By petition dated May 16, 1995, the Departmental Disciplinary Committee seeks an order confirming the findings and *178conclusions of the Hearing Panel and asks that the Court impose any sanction it deems just and equitable, not less than the three-month suspension recommended.

The respondent was negligent, if not reckless, in the way the Willick checks were handled. There is ample evidence in the record to support the Hearing Panel’s findings that respondent committed disciplinary violations. The manner in which the checks were drawn made it absolutely plain that they were to be deposited only in a trust account. There was no justification for accepting Psomiadis’ conflicting instructions and for not contacting Dr. Willick concerning them.

On the issue of sanction, this Court has consistently held that where attorneys misappropriated client or third-party funds without intending to deprive anyone of them permanently, suspension is an appropriate sanction. (See, Matter of Anderson, 168 AD2d 59; Matter of Altomerianos, 160 AD2d 96; Matter of Altschuler, 139 AD2d 311.)

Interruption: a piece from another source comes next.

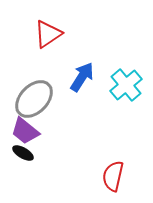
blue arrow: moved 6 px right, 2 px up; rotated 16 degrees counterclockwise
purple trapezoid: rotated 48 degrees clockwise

In imposing sanction in this case, we consider several mitigating factors. The respondent has an otherwise unblemished disciplinary record in 35 years of practice. The violation occurred as the result of negligence, not willfulness. The respondent did not personally profit from the violation in any way. There was evidence in the record of good works performed by the respondent.

Accordingly, the petition of the Departmental Disciplinary Committee is granted; the Hearing Panel’s findings of fact and conclusions of law are confirmed; its recommended sanction is disaffirmed; the respondent’s cross motion is denied; and the respondent is suspended from the practice of law for a period of six months, effective 30 days after the date of this order; and the respondent is directed to sit for the Multi-state Professional Responsibilities Examination given next after the entry of this order and to supply evidence of a passing grade before this suspension may be lifted.

Sullivan, J. P., Rosenberger, Ross, Asch and Tom, JJ., concur.

Petition granted, the Hearing Panel’s findings of fact and conclusions of law confirmed, the Panel’s recommendation as to sanction disaffirmed, the cross motion denied and respondent suspended as an attorney and counselor-at-law in the State of New York for a period of six months, effective January 2, 1996, and until the further order of this Court.